## PROBLEM DESCRIPTION
Can you reproduce the lines in the records below word for word, starting at the line that contains "class: Demospongiae" and ending at the line that contains "scientific name: Egretta tricolor", with both of those lines included?

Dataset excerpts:

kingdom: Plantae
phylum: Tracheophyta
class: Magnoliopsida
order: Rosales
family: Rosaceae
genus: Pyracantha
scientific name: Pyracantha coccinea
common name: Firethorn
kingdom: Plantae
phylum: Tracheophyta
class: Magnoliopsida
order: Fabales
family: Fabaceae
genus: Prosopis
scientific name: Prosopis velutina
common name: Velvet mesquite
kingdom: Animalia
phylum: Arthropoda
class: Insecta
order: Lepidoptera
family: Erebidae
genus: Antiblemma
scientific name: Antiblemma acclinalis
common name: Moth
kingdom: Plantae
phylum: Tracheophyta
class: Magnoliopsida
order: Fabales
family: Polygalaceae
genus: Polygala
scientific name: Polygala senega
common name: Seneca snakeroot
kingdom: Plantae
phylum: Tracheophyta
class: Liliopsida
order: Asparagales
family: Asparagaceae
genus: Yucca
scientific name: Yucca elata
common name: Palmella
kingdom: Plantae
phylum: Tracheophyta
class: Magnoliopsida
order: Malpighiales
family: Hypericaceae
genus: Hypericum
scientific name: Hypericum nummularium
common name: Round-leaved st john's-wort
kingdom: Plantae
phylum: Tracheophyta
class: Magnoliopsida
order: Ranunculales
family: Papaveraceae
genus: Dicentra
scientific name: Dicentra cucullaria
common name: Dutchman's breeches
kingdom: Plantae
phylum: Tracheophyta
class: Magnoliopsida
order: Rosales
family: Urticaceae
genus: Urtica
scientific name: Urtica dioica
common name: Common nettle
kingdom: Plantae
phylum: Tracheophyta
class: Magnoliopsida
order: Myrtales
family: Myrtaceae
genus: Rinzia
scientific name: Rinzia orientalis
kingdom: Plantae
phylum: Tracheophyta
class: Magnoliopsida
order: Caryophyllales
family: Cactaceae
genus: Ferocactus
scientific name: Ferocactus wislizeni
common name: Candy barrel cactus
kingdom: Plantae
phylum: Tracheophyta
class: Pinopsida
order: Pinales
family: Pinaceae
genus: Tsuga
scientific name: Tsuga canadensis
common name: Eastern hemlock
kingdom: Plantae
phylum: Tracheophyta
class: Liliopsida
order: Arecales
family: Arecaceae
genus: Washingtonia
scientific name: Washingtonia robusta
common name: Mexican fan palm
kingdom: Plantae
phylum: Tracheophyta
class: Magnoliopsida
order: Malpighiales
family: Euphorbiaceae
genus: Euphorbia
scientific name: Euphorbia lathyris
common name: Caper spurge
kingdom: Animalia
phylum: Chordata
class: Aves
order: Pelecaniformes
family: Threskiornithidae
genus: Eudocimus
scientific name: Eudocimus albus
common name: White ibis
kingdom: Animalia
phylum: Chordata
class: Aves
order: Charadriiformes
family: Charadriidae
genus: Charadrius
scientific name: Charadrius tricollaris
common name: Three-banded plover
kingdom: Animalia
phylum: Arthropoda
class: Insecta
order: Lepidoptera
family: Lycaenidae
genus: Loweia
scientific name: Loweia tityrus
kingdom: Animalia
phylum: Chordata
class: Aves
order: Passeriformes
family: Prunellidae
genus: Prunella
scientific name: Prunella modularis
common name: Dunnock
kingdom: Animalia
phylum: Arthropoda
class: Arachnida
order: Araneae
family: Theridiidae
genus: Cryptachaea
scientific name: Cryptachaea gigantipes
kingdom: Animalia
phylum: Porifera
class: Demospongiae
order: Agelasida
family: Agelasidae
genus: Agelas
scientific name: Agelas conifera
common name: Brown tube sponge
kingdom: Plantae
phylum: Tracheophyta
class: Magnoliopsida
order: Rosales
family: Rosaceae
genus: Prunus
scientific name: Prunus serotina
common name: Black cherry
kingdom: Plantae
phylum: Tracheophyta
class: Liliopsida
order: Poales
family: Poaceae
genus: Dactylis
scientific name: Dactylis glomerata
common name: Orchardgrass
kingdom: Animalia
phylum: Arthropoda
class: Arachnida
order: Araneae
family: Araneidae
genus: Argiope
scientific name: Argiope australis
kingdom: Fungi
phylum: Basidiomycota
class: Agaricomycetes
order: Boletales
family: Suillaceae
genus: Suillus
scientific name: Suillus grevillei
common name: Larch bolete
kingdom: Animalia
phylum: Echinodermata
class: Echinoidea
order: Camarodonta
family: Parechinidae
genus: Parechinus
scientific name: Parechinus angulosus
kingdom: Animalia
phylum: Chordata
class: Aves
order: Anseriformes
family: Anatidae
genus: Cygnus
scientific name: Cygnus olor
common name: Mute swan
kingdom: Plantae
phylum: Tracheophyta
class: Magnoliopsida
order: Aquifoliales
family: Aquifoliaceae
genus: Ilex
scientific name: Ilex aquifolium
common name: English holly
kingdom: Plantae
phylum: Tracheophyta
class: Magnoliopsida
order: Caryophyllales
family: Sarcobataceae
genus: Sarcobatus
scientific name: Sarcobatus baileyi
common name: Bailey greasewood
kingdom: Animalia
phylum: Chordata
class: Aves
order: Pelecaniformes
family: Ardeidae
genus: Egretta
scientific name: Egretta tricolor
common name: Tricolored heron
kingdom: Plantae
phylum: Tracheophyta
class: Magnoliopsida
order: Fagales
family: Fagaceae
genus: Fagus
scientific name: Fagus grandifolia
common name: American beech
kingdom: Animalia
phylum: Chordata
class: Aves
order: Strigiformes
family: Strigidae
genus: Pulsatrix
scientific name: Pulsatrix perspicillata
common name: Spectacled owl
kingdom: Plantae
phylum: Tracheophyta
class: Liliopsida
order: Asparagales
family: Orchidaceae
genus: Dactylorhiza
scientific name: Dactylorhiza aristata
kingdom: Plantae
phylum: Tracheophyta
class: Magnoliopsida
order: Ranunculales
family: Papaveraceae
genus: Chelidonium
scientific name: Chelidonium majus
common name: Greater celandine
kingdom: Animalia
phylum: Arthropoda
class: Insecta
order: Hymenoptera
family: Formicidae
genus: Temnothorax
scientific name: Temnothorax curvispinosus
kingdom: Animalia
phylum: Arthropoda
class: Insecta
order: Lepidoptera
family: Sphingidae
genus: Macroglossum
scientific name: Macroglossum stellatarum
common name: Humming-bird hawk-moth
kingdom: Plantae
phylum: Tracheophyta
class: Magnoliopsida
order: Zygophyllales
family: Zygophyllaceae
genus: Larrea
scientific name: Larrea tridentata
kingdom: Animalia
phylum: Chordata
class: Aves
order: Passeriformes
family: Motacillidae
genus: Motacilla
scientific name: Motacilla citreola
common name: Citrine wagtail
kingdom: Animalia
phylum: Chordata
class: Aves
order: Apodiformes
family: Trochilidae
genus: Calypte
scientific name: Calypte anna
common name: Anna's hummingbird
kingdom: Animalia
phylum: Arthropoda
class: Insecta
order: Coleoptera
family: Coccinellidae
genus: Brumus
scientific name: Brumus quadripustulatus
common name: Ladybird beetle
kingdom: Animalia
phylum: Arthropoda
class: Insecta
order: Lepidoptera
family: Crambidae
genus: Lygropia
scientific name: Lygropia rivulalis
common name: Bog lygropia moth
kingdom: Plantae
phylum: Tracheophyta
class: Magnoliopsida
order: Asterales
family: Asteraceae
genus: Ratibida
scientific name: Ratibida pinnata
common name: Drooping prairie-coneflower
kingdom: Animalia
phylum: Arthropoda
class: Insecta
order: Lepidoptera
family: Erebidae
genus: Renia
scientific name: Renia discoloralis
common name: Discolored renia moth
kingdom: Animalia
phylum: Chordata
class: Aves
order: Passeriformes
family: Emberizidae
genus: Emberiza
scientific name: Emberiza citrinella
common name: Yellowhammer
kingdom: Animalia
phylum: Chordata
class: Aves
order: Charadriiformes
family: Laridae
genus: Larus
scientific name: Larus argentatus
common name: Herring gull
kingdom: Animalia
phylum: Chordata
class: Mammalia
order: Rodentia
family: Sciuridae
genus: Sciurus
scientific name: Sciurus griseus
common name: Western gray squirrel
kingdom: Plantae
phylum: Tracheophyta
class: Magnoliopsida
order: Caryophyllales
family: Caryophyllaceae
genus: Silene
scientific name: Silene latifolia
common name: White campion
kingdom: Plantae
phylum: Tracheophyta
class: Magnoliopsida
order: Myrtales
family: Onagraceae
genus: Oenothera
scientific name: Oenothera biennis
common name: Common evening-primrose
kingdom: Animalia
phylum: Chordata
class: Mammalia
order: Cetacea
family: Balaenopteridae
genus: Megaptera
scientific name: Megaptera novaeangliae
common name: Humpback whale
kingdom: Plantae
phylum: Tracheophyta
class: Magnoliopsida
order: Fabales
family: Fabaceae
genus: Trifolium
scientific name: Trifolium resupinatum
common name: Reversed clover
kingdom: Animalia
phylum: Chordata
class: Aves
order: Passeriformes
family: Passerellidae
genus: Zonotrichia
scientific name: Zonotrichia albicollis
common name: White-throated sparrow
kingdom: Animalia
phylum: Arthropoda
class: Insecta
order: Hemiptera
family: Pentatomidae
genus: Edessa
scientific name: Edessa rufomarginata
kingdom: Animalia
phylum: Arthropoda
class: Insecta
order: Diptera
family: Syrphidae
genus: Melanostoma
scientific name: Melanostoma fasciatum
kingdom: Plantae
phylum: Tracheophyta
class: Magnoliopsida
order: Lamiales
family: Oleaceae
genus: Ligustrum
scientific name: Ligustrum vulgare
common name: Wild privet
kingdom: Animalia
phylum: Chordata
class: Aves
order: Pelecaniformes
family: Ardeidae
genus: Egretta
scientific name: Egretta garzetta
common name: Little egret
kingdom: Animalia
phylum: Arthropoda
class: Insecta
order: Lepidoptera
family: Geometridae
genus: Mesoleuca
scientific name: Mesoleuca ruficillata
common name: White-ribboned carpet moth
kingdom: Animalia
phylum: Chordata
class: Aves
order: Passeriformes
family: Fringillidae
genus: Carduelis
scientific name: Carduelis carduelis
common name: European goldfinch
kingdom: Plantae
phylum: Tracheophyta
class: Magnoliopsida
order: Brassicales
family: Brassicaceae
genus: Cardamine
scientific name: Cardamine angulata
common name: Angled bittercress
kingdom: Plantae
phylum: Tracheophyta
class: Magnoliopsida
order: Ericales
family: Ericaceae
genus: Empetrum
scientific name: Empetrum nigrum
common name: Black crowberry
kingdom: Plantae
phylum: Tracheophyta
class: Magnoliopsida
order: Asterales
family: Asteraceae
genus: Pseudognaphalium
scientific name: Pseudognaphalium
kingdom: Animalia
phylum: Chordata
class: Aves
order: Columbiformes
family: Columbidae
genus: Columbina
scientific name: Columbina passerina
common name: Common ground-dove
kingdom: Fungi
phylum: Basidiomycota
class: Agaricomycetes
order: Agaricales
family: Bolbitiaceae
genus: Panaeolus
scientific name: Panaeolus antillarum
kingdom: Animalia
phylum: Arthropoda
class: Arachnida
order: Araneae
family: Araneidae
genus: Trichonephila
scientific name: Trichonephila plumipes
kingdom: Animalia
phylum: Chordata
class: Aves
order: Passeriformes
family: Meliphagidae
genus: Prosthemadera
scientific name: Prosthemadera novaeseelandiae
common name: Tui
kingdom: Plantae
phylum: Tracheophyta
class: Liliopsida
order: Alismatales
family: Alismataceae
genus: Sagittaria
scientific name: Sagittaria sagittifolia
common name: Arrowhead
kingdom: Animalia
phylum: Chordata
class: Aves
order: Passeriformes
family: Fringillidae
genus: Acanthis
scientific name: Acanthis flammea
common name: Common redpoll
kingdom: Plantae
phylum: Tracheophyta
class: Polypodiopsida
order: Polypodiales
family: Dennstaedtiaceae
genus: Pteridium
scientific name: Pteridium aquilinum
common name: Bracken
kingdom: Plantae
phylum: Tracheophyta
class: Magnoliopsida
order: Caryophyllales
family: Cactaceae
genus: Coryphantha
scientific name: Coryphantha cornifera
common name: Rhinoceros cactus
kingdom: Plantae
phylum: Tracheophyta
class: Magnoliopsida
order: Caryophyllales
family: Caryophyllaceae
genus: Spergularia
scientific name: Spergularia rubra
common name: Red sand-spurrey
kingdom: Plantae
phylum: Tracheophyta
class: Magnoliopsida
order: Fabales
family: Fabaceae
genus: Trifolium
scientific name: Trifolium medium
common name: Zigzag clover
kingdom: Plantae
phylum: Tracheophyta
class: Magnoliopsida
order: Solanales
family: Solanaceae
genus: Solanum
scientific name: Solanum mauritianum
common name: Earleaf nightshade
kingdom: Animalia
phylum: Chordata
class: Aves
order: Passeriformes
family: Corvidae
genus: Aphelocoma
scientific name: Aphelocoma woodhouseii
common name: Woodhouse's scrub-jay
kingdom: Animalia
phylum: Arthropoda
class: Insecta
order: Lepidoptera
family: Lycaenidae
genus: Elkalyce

## TASK SOLUTION
class: Demospongiae
order: Agelasida
family: Agelasidae
genus: Agelas
scientific name: Agelas conifera
common name: Brown tube sponge
kingdom: Plantae
phylum: Tracheophyta
class: Magnoliopsida
order: Rosales
family: Rosaceae
genus: Prunus
scientific name: Prunus serotina
common name: Black cherry
kingdom: Plantae
phylum: Tracheophyta
class: Liliopsida
order: Poales
family: Poaceae
genus: Dactylis
scientific name: Dactylis glomerata
common name: Orchardgrass
kingdom: Animalia
phylum: Arthropoda
class: Arachnida
order: Araneae
family: Araneidae
genus: Argiope
scientific name: Argiope australis
kingdom: Fungi
phylum: Basidiomycota
class: Agaricomycetes
order: Boletales
family: Suillaceae
genus: Suillus
scientific name: Suillus grevillei
common name: Larch bolete
kingdom: Animalia
phylum: Echinodermata
class: Echinoidea
order: Camarodonta
family: Parechinidae
genus: Parechinus
scientific name: Parechinus angulosus
kingdom: Animalia
phylum: Chordata
class: Aves
order: Anseriformes
family: Anatidae
genus: Cygnus
scientific name: Cygnus olor
common name: Mute swan
kingdom: Plantae
phylum: Tracheophyta
class: Magnoliopsida
order: Aquifoliales
family: Aquifoliaceae
genus: Ilex
scientific name: Ilex aquifolium
common name: English holly
kingdom: Plantae
phylum: Tracheophyta
class: Magnoliopsida
order: Caryophyllales
family: Sarcobataceae
genus: Sarcobatus
scientific name: Sarcobatus baileyi
common name: Bailey greasewood
kingdom: Animalia
phylum: Chordata
class: Aves
order: Pelecaniformes
family: Ardeidae
genus: Egretta
scientific name: Egretta tricolor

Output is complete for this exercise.